Non-athlete of the week

Kerri MacDonald
Kerri MacDonald

For those who aren’t well-versed in obscure holidays, today is International Ask a Question Day. It’s also Pi Day, National Potato Chip Day and, celebrated “in the crevices of your black soul,” Emo Day. So many reasons to rejoice! In recognition of the art of curiosity, I have a question: does Toronto have a CFL team?

In fact, I have a number of questions along those lines: what’s an offside? How many people are on a rowing team? My knowledge of sports is remarkably lacking. I have to confess that despite my passion for newspapers, I’ve never read a sports article outside of the Journal. Not once.

My ignorance of the sporting world outside Queen’s, though, is entirely my fault, but it’s an overstatement to say I’m devoid of all athletic enthusiasm and experience.
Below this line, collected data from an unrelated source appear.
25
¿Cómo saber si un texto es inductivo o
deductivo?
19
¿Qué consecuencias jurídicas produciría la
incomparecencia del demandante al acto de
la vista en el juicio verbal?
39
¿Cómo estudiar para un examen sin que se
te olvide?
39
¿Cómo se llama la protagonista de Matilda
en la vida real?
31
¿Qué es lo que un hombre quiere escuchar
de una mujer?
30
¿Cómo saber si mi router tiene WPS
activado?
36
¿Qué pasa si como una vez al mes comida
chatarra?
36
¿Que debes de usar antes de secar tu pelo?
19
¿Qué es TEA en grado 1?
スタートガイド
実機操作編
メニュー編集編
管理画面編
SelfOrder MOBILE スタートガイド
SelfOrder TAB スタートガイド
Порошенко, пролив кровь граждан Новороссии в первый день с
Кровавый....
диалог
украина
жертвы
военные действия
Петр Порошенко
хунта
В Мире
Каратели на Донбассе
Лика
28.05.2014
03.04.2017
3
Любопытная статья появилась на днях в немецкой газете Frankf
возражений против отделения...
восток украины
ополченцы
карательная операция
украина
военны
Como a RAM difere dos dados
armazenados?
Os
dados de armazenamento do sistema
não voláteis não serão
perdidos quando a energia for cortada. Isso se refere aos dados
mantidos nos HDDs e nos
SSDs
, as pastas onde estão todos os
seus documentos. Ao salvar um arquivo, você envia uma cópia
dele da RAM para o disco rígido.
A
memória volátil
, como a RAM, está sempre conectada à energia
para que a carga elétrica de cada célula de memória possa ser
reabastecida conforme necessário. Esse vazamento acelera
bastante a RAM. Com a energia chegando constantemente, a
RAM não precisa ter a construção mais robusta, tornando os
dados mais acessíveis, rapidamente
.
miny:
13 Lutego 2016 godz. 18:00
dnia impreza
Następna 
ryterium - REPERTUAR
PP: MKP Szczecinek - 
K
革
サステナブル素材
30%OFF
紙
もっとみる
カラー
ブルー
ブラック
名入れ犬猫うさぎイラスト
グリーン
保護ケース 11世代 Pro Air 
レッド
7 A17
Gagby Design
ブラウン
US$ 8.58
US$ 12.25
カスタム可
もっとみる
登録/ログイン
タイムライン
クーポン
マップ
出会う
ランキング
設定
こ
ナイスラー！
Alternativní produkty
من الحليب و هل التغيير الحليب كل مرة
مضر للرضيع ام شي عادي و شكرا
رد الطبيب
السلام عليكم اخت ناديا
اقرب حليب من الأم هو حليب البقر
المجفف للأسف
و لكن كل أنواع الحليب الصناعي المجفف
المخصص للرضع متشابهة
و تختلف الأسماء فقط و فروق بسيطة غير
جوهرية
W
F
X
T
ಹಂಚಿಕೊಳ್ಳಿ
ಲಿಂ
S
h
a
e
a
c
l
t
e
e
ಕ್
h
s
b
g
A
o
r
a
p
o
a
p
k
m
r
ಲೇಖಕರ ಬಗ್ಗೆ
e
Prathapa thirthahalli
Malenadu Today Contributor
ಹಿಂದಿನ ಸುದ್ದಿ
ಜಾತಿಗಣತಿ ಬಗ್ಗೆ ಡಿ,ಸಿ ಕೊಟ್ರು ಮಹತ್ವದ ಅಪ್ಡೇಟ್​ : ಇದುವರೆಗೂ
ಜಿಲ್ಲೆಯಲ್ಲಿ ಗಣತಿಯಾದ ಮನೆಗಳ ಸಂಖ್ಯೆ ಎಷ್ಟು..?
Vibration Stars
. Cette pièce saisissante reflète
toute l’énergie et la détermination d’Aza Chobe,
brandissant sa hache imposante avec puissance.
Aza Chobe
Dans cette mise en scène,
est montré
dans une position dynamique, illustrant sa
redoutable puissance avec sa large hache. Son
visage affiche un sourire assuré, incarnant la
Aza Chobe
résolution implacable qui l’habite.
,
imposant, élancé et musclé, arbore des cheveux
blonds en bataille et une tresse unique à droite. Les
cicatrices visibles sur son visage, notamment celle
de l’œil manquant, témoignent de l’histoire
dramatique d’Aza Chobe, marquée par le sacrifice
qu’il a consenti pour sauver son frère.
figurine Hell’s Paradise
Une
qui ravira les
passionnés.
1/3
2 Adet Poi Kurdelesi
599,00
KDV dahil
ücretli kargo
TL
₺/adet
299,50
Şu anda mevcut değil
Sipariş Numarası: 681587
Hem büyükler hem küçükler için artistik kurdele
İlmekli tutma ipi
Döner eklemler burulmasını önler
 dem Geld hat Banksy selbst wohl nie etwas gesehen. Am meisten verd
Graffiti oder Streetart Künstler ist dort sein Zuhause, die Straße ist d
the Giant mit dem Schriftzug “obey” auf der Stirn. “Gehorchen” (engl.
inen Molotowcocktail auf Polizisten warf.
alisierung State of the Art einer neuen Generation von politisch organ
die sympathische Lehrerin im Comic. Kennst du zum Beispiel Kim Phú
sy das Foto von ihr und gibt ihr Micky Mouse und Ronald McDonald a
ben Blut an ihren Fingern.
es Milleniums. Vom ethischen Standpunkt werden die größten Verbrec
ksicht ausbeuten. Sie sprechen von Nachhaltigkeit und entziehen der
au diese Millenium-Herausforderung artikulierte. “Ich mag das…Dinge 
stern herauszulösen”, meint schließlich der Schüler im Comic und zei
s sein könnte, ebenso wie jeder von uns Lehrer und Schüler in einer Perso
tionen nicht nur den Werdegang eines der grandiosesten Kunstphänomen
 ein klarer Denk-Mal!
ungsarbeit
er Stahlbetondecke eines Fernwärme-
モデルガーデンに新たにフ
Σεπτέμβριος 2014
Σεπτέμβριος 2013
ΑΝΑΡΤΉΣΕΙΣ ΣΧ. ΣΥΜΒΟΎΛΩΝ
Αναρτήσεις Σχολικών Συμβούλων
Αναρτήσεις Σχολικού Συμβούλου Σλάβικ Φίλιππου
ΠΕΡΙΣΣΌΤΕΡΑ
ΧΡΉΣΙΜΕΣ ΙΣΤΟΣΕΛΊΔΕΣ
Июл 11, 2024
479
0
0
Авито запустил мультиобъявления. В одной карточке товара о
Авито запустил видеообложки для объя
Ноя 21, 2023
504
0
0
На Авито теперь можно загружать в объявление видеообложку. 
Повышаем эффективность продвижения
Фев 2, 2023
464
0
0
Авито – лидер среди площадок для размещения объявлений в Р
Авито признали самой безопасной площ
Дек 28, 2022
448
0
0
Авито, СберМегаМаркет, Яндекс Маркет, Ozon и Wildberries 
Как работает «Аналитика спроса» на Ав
My athletic career began at age nine, when my dad forced me to join a soccer league. When that failed—to me, playing defence meant “it’s time to sit down and make bracelets out of dandelions”—I started playing tee-ball. There, in the outfield, my parents’ superstar daughter was at it again with the dandelion jewelry. My baseball profession ended when my team, named after our Whopper-lovin’ sponsor, was rechristened “Booger King” by our opponents. I like to think I was opposed to the inter-team animosity, but it was probably just the heinous blue pants that made me quit.

Other attempts at athleticism over the years included figure skating, gymnastic lessons and various summer camps: horseback riding, tennis and worst of all, golf.

One summer, overwhelmed by the game’s intensity, I fainted on the seventh hole of a golf course. At a meet years later, I fell off the track halfway through the 800-metre race. That winter, I was the kid who dropped my poles from the chairlift on a school ski trip.

At this point, my dad began to realize he didn’t have an incredibly athletic daughter. While my brother was winning provincial cross-country championships, I was reading books in the stands.

I used to argue about whether the one physical activity I really loved could be labelled as a sport. My dad did his best to pretend that he liked my dance recitals, but the older I got, the better he became at arriving at the last possible minute—and when I think of how many dances were structured around Britney Spears remixes, I don’t blame him. Still, I continue to maintain that dancers are athletes—just look in the Journal’s sports section today.

Last week, my dad and I were talking about what Journal positions I’m applying for next year. He suggested I expand my journalistic horizons.

“You should apply to be a sports editor,” he said. I could feel this year’s sports section and those of years past cringing from afar.Maybe, by writing about sports, I’ll finally be able to reach for my dad’s athletic stars, I thought.

But it’s probably best if I just go to a game or two to support those who actually do have talent and perseverance in the athletic realm.

In any case, this signed editorial just shot my chance of getting the job.